SOURCE EXCERPT:
We'll now create and inspect VARIABLE LABELS commands with "VARIABLE LABELS %s '%s'."%(varNam,varLab) The first %s is replaced by the variable name, the second by its newly created label. This technique is explained in SPSS Python Text Replacement Tutorial.

*Create and inspect required VARIABLE LABELS commands.

begin program python3.
import spss
for ind in range(spss.GetVariableCount()):
    varNam = spss.GetVariableName(ind)
    varLab = spss.GetVariableLabel(ind)
    if not varLab:
        varLab = varNam.replace("_"," ")
        print("VARIABLE LABELS %s '%s'."%(varNam,varLab))
end program.

Note: since we use single quotes around the variable label, there may be no single quotes within it. This is no issue here but if it is, escape each single quote within the label with 2 single quotes.

Result

5. Run VARIABLE LABELS Commands

Since our VARIABLE LABELS commands look fine, we'll now have Python run them in SPSS. We basically just replace print with spss.Submit and add some parentheses. This concludes the first part of our job.

*Have Python run VARIABLE LABELS commands.

begin program python3.
import spss
for ind in range(spss.GetVariableCount()):
    varNam = spss.GetVariableName(ind)
    varLab = spss.GetVariableLabel(ind)
    if not varLab:
        varLab = varNam.replace("_"," ")
        spss.Submit("VARIABLE LABELS %s '%s'."%(varNam,varLab))
end program.

6. RENAME VARIABLES

At this point, at least our output will look good if we display only variable labels (not names) with SET TVARS LABELS. However, we still prefer nice and short variable names. If we use the TO keyword, a single line RENAME VARIABLES command does the trick for us.

*Set nice, short variable names for reaction times and answers.

rename variables(Trial_1_Reaction_Time_Milliseconds to Trial_20_Answer = time_1 to time_20 answer_1 to answer_20).

Final Result

As shown, our variable names are now nice and short and we've decent variable labels as well. This'll surely pay off when further editing or analyzing these data...

Thanks for reading!

Looping over SPSS Commands with Python

A nasty limitation of SPSS is that some commands take only one variable. Now, DO REPEAT and LOOP allow us to loop over variables but they are limited to SPSS transformation commands.

Python, however, allows us to loop over any command. On top of that, we can use the TO keyword, thus circumventing the need to spell out all variable names.

INSTRUCTIONS:
(1) Summarize the SPSS Python excerpt in two sentences.
(2) According to the SPSS Python excerpt, how should a single quote inside a variable label be handled?

MATERIAL SHOWN:

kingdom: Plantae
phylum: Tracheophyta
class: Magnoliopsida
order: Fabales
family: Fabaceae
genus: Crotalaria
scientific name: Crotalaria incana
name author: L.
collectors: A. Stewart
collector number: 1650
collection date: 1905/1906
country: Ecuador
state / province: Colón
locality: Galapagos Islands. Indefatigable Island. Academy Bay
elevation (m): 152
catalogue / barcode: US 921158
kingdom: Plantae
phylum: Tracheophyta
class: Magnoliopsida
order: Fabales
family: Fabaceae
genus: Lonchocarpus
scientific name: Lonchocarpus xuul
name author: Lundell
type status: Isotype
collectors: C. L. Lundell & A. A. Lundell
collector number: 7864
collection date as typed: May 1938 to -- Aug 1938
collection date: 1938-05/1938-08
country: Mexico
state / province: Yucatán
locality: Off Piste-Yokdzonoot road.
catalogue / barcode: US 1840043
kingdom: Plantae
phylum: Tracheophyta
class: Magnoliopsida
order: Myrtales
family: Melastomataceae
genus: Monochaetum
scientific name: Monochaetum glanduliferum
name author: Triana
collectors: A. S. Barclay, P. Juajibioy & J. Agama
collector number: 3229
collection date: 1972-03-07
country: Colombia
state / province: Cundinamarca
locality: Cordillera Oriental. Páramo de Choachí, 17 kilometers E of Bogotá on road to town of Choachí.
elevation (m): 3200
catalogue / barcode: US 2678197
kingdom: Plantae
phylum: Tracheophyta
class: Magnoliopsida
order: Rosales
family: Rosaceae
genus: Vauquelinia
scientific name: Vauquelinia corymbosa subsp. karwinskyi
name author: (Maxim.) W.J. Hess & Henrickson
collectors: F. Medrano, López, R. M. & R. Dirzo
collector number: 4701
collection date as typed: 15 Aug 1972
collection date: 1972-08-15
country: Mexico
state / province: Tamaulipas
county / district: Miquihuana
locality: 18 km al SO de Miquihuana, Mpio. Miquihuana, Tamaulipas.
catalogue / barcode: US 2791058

ANSWERS FOR THE TASKS:
(1) The excerpt uses Python to build VARIABLE LABELS commands for variables that lack labels by replacing underscores in their names with spaces, first printing the commands to inspect them and then running them in SPSS with spss.Submit. It then shortens the variable names with a single-line RENAME VARIABLES command that uses the TO keyword, and it notes that Python can loop over any command, while DO REPEAT and LOOP are limited to SPSS transformation commands.

(2) Each single quote within the label should be escaped with 2 single quotes.